Only 16.9 percent of Fortune 500's board members are women

McGregor explains that a man will get hired over a suitable women if she recently married

Women have to be noticeably better than men to get ahead

CNN  — 

In 2000, only 11.7 percent of Fortune 500’s board members were women. Today, that figure is still disappointingly low at just 16.9 percent.

Heather McGregor, a former investment banker turned headhunter, thinks she might know why this is.

As managing director and principal shareholder of the executive search company Taylor Bennett, she recently wrote “Mrs Moneypenny’s Careers Advice for Ambitious Women.”

Speaking at this year’s Names not Numbers conference, an event where CNN International was a media partner, McGregor explains that the sooner women accept that they can’t have it all, the better.

“The biggest challenge to women in the workplace that still hasn’t changed is the level of unconscious bias.

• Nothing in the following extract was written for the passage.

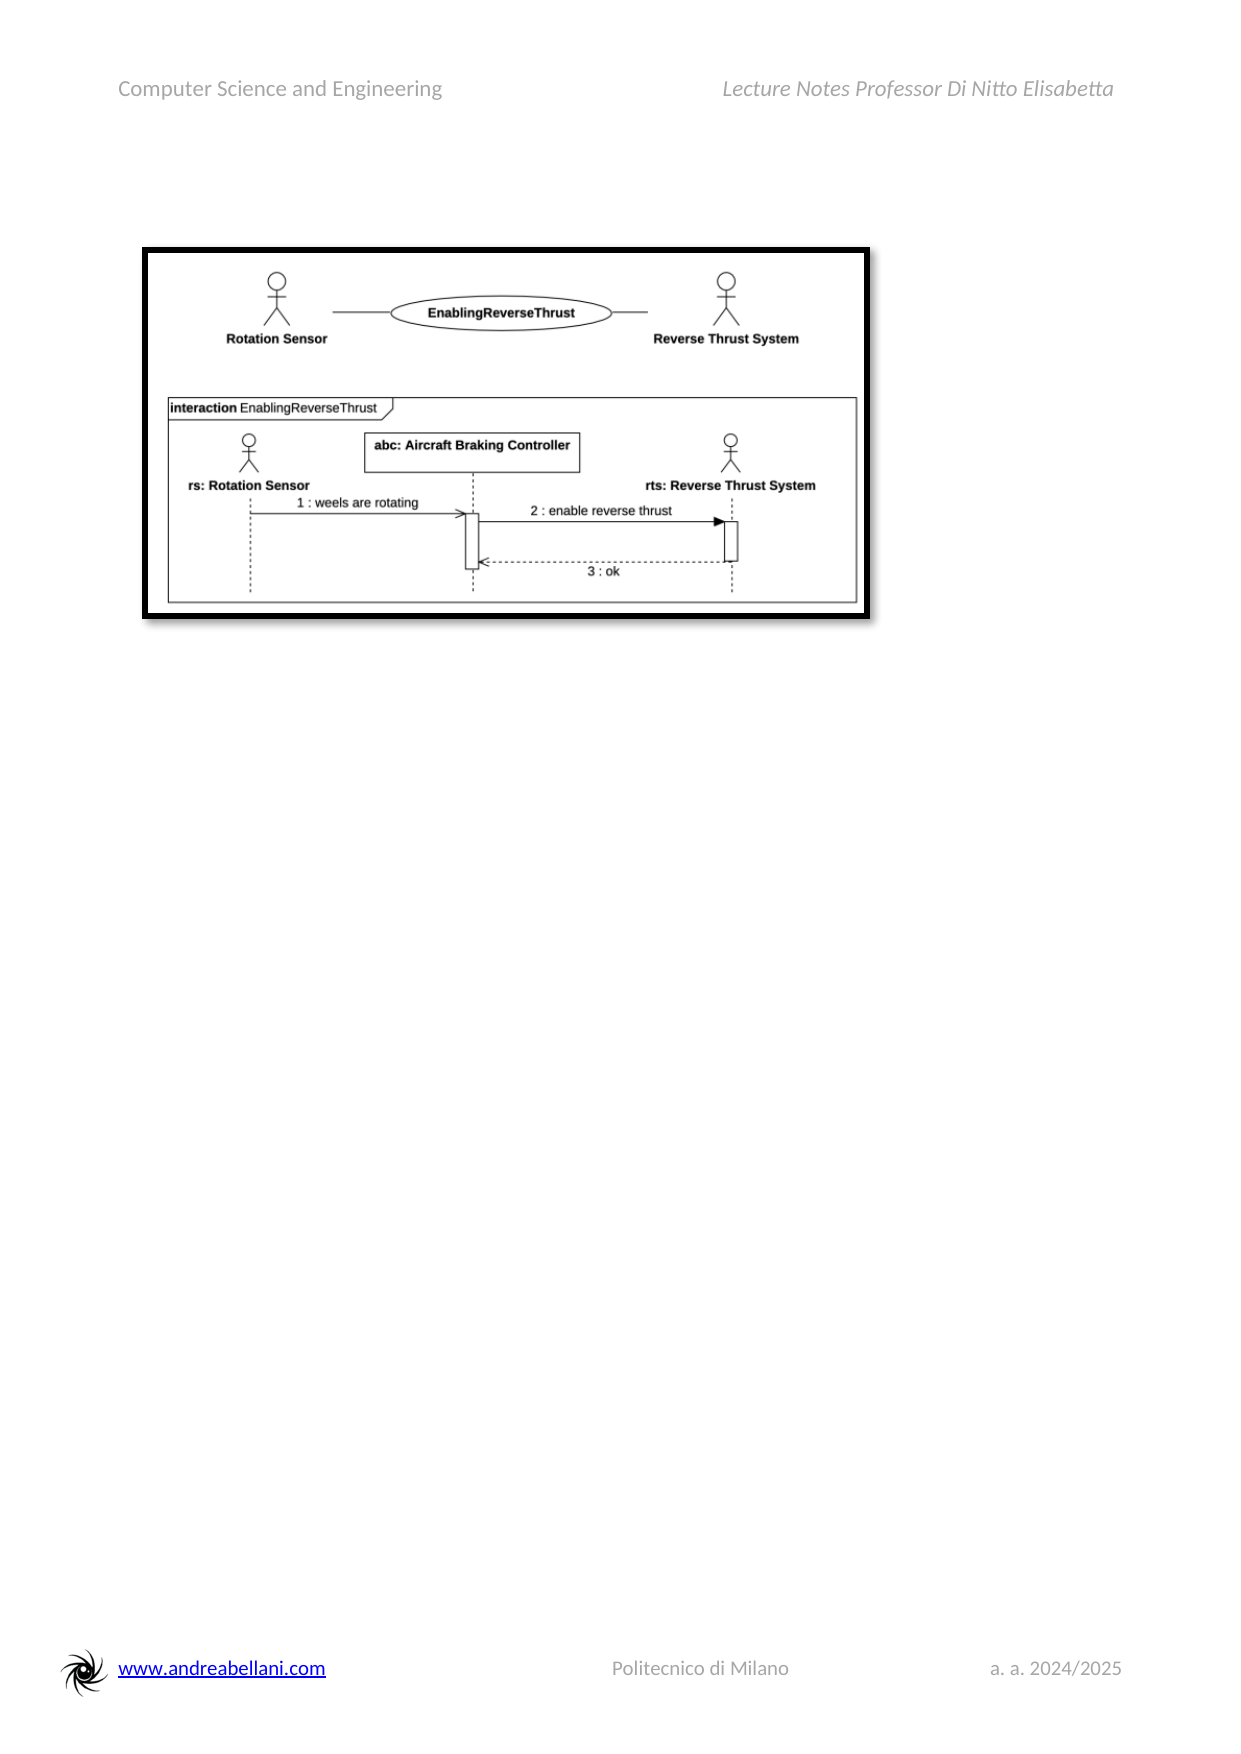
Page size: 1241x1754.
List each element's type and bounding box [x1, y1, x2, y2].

picture [58, 1649, 110, 1699]
picture [148, 253, 864, 613]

So people have in their minds that they would prefer not to hire or promote a woman and they don’t even realize that they feel like that.

I know as a headhunter that if I propose two candidates of equal skills, maybe they’re both in their mid thirties, one’s a man and one’s a woman, and the woman has recently gotten married, assuming there’s nothing else to choose between them, the employer will choose the man and that’s even if the employer is a woman.”

“The best careers advice I’ve ever received myself, which was so good that I wrote a whole book based on it, is that the way we can smash the myth of the glass ceiling is to smash the myth that women can have it all. To really pursue a career is no different to pursuing your gold medal in the Olympics.

You have to make choices and they’re not always easy. In my experience, if you try and do everything well what will end up happening is you will end up disappointing everyone. Much better to disappoint a very small number of people and everybody else is not disappointed, and furthermore supportive of you and your career.”

“People still think that women are not going to be as reliable a hire as a man, especially in those mid years. It’s a sad truth today, and I hope this will change, that women have to not just be as good as a man, but better.

Because if you’re faced with two people and one of them is a 35-year old woman with a wedding ring, and she’s noticeably better than the man, you’ll still hire the 35-year-old woman with a wedding ring.”